Here is a top 10 list Twin Cities residents can be happy we are not on — the list of airports where federal Transportation Security Administration agents confiscated the most firearms in 2015.
They found plenty of firearms in carry-on baggage nationwide last year — 2,653 to be exact, or an average of seven per day. That was a 20 percent increase over the 2,212 found in 2014 and continues a steady rise over the past decade. In 2005, agents found just 660.
What might be as equally alarming is that 83 percent of the firearms seized last year were loaded, according to the TSA.
Dallas-Fort Worth International Airport led the way with 153 intercepted guns followed closely by Atlanta (144) and Bush Intercontinental in Houston (100), Denver (90) and Phoenix (73). Nashville and Seattle-Tacoma (59); Dallas Love Field (57); Austin, Texas (54) and Houston Hobby (52) rounded out the top 10.
In comparison, 23 were found at Minneapolis-St. Paul International, the TSA said.

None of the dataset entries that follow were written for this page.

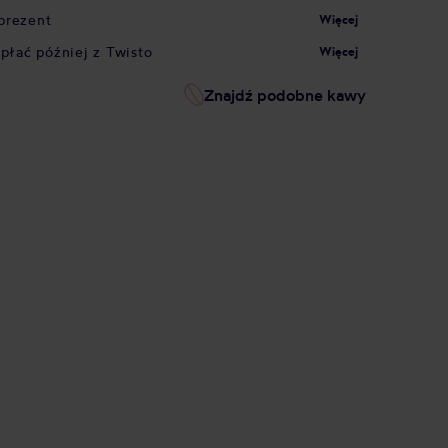
prezent
Więcej
apłać później z Twisto
Więcej
Znajdź podobne kawy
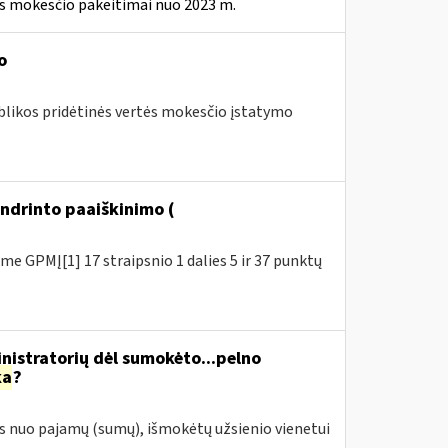
ės mokesčio pakeitimai nuo 2023 m.
o
blikos pridėtinės vertės mokesčio įstatymo
ndrinto paaiškinimo (
e GPMĮ[1] 17 straipsnio 1 dalies 5 ir 37 punktų
istratorių dėl sumokėto...pelno
ka
?
s nuo pajamų (sumų), išmokėtų užsienio vienetui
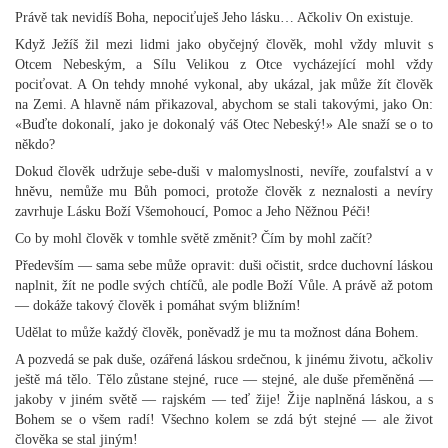
Právě tak nevidíš Boha, nepociťuješ Jeho lásku… Ačkoliv On existuje.
Když Ježíš žil mezi lidmi jako obyčejný člověk, mohl vždy mluvit s
Otcem Nebeským, a Sílu Velikou z Otce vycházející mohl vždy
pociťovat. A On tehdy mnohé vykonal, aby ukázal, jak může žít člověk
na Zemi. A hlavně nám přikazoval, abychom se stali takovými, jako On:
«Buďte dokonalí, jako je dokonalý váš Otec Nebeský!» Ale snaží se o to
někdo?
Dokud člověk udržuje sebe-duši v malomyslnosti, nevíře, zoufalství a v
hněvu, nemůže mu Bůh pomoci, protože člověk z neznalosti a nevíry
zavrhuje Lásku Boží Všemohoucí, Pomoc a Jeho Něžnou Péči!
Co by mohl člověk v tomhle světě změnit? Čím by mohl začít?
Především — sama sebe může opravit: duši očistit, srdce duchovní láskou
naplnit, žít ne podle svých chtíčů, ale podle Boží Vůle. A právě až potom
— dokáže takový člověk i pomáhat svým bližním!
Udělat to může každý člověk, poněvadž je mu ta možnost dána Bohem.
A pozvedá se pak duše, ozářená láskou srdečnou, k jinému životu, ačkoliv
ještě má tělo. Tělo zůstane stejné, ruce — stejné, ale duše přeměněná —
jakoby v jiném světě — rajském — teď žije! Žije naplněná láskou, a s
Bohem se o všem radí! Všechno kolem se zdá být stejné — ale život
člověka se stal jiným!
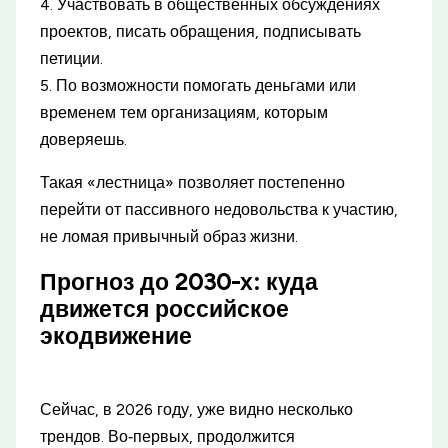
4. Участвовать в общественных обсуждениях
проектов, писать обращения, подписывать
петиции.
5. По возможности помогать деньгами или
временем тем организациям, которым
доверяешь.
Такая «лестница» позволяет постепенно
перейти от пассивного недовольства к участию,
не ломая привычный образ жизни.
Прогноз до 2030-х: куда
движется российское
экодвижение
Сейчас, в 2026 году, уже видно несколько
трендов. Во‑первых, продолжится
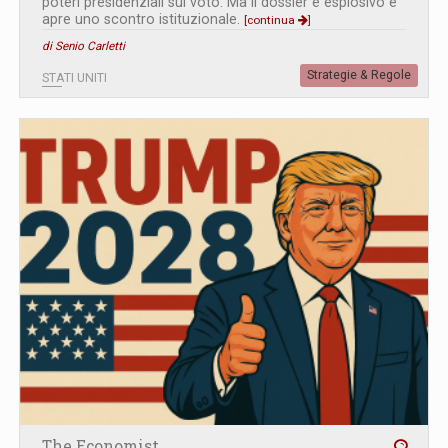
poteri presidenziali sul voto. Ma il dossier è esplosivo e
apre uno scontro istituzionale.
[continua
]
di Senio Carletti
Strategie & Regole
STATI UNITI
The Economist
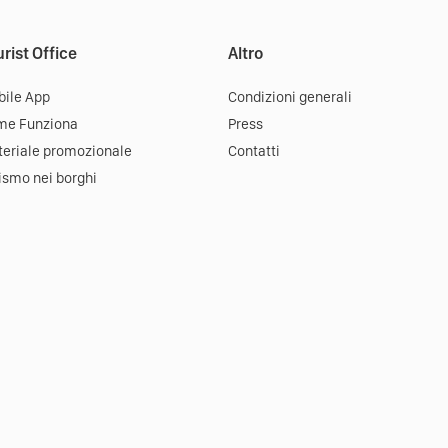
rist Office
Altro
ile App
Condizioni generali
me Funziona
Press
eriale promozionale
Contatti
ismo nei borghi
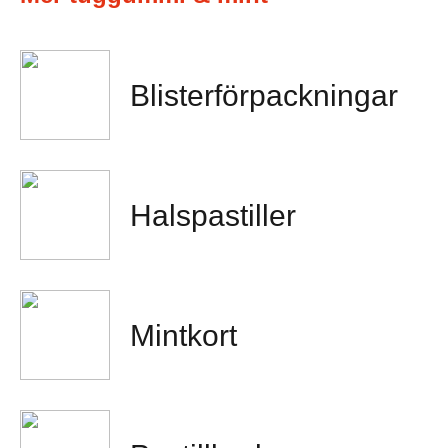
Blisterförpackningar
Halspastiller
Mintkort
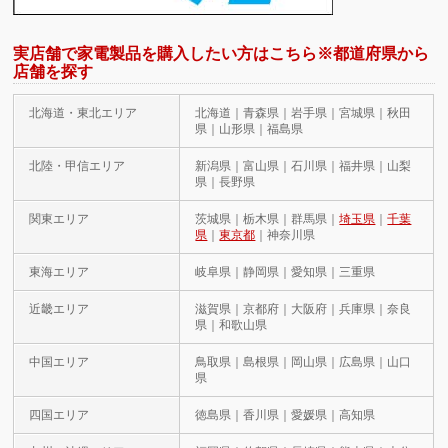
実店舗で家電製品を購入したい方はこちら※都道府県から
店舗を探す
北海道・東北エリア
北海道｜青森県｜岩手県｜宮城県｜秋田
県｜山形県｜福島県
北陸・甲信エリア
新潟県｜富山県｜石川県｜福井県｜山梨
県｜長野県
関東エリア
茨城県｜栃木県｜群馬県｜
埼玉県
｜
千葉
県
｜
東京都
｜神奈川県
東海エリア
岐阜県｜静岡県｜愛知県｜三重県
近畿エリア
滋賀県｜京都府｜大阪府｜兵庫県｜奈良
県｜和歌山県
中国エリア
鳥取県｜島根県｜岡山県｜広島県｜山口
県
四国エリア
徳島県｜香川県｜愛媛県｜高知県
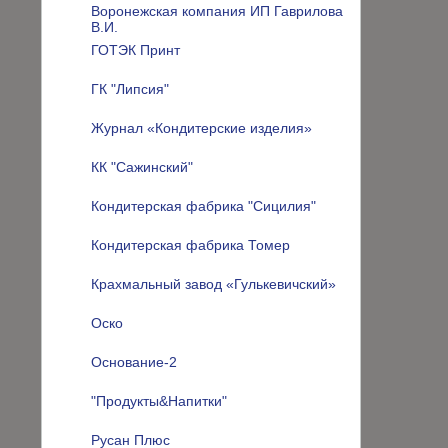
Воронежская компания ИП Гаврилова
В.И.
ГОТЭК Принт
ГК "Липсия"
Журнал «Кондитерские изделия»
КК "Сажинский"
Кондитерская фабрика "Сицилия"
Кондитерская фабрика Томер
Крахмальный завод «Гулькевичский»
Оско
Основание-2
"Продукты&Напитки"
Русан Плюс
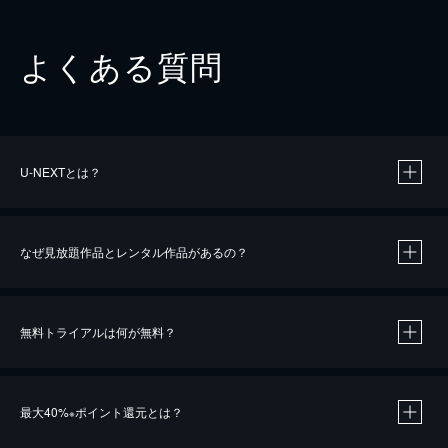
よくある質問
U-NEXTとは？
なぜ見放題作品とレンタル作品があるの？
無料トライアルは何が無料？
※
最大40%
ポイント還元とは？
※
※
作品によって必要なポイントが異なります。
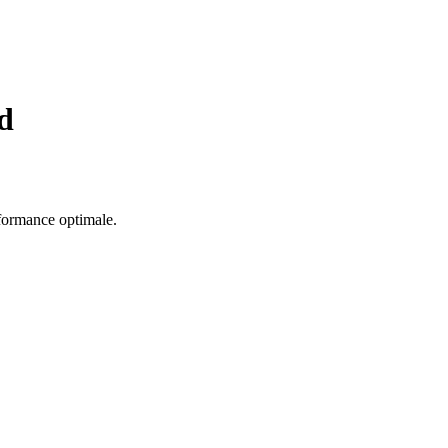
d
rformance optimale.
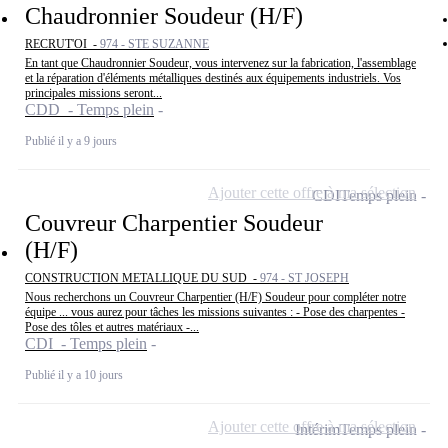
Chaudronnier Soudeur (H/F)
RECRUT'OI -
974 - STE SUZANNE
En tant que Chaudronnier Soudeur, vous intervenez sur la fabrication, l'assemblage
et la réparation d'éléments métalliques destinés aux équipements industriels. Vos
principales missions seront...
CDD - Temps plein
Publié il y a 9 jours
Ajouter cette offre à ma sélection
CDI
Temps plein
Couvreur Charpentier Soudeur
(H/F)
CONSTRUCTION METALLIQUE DU SUD -
974 - ST JOSEPH
Nous recherchons un Couvreur Charpentier (H/F) Soudeur pour compléter notre
équipe ... vous aurez pour tâches les missions suivantes : - Pose des charpentes -
Pose des tôles et autres matériaux -...
CDI - Temps plein
Publié il y a 10 jours
Ajouter cette offre à ma sélection
Intérim
Temps plein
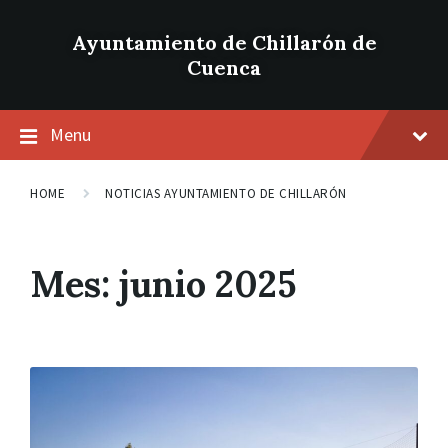
Ayuntamiento de Chillarón de
Cuenca
Menu
HOME
NOTICIAS AYUNTAMIENTO DE CHILLARÓN
Mes: junio 2025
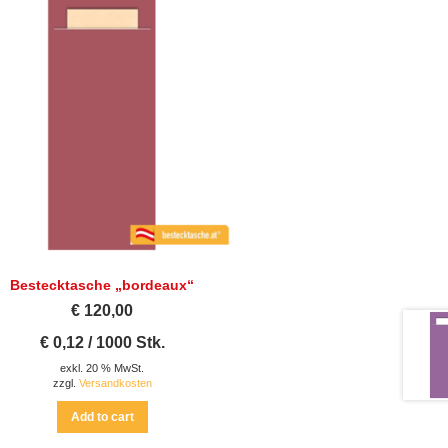
Bestecktasche „bordeaux“
€
120,00
€
0,12
/
1000
Stk.
exkl. 20 % MwSt.
zzgl.
Versandkosten
Add to cart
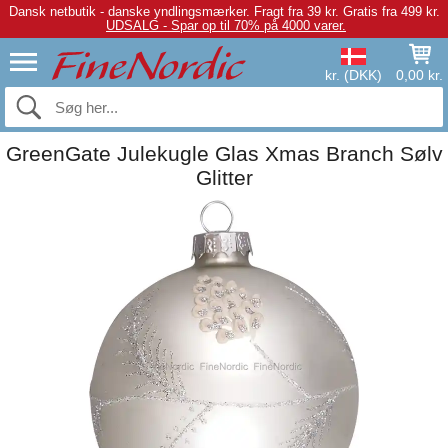
Dansk netbutik - danske yndlingsmærker.
Fragt fra 39 kr. Gratis fra 499 kr.
UDSALG - Spar op til 70% på 4000 varer.
kr. (DKK)
0,00 kr.
GreenGate Julekugle Glas Xmas Branch Sølv
Glitter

Overall, guns were found at 236 airports nationwide, 12 more than last year.
The jump in illegal firearms could be a result of a huge increase in the number of people flying. TSA agents screened 708 million passengers, up 40.7 million from the previous year. And more passengers mean more bags.
In 2015, TSA scanned 1.6 billion carry-on bags in addition to 432 million checked bags.
Of course, firearms get most of the headlines, but TSA agents found many other hazardous items in travelers’ suitcases — everything from live smoke grenades to knives to marijuana concealed in candy wrappers.
In Orlando, one traveler concealed two handguns, one unassembled rifle, and an unidentified amount of ammunition inside three amplifiers in a checked bag.
The TSA found that passengers went to great lengths to hide their contraband. One passenger tried to conceal a multi-tool inside a hollowed out shaving cream can. Another tried slipping one by in a flashlight.
Perhaps the oddest find was a stowaway dog that turned up in checked luggage at New York’s LaGuardia Airport.
Considering the volume of passengers and the volume of prohibited items TSA agents find, it’s amazing how fast the security lines move. Less than 2 percent of passengers waited in line longer than 20 minutes, the TSA said.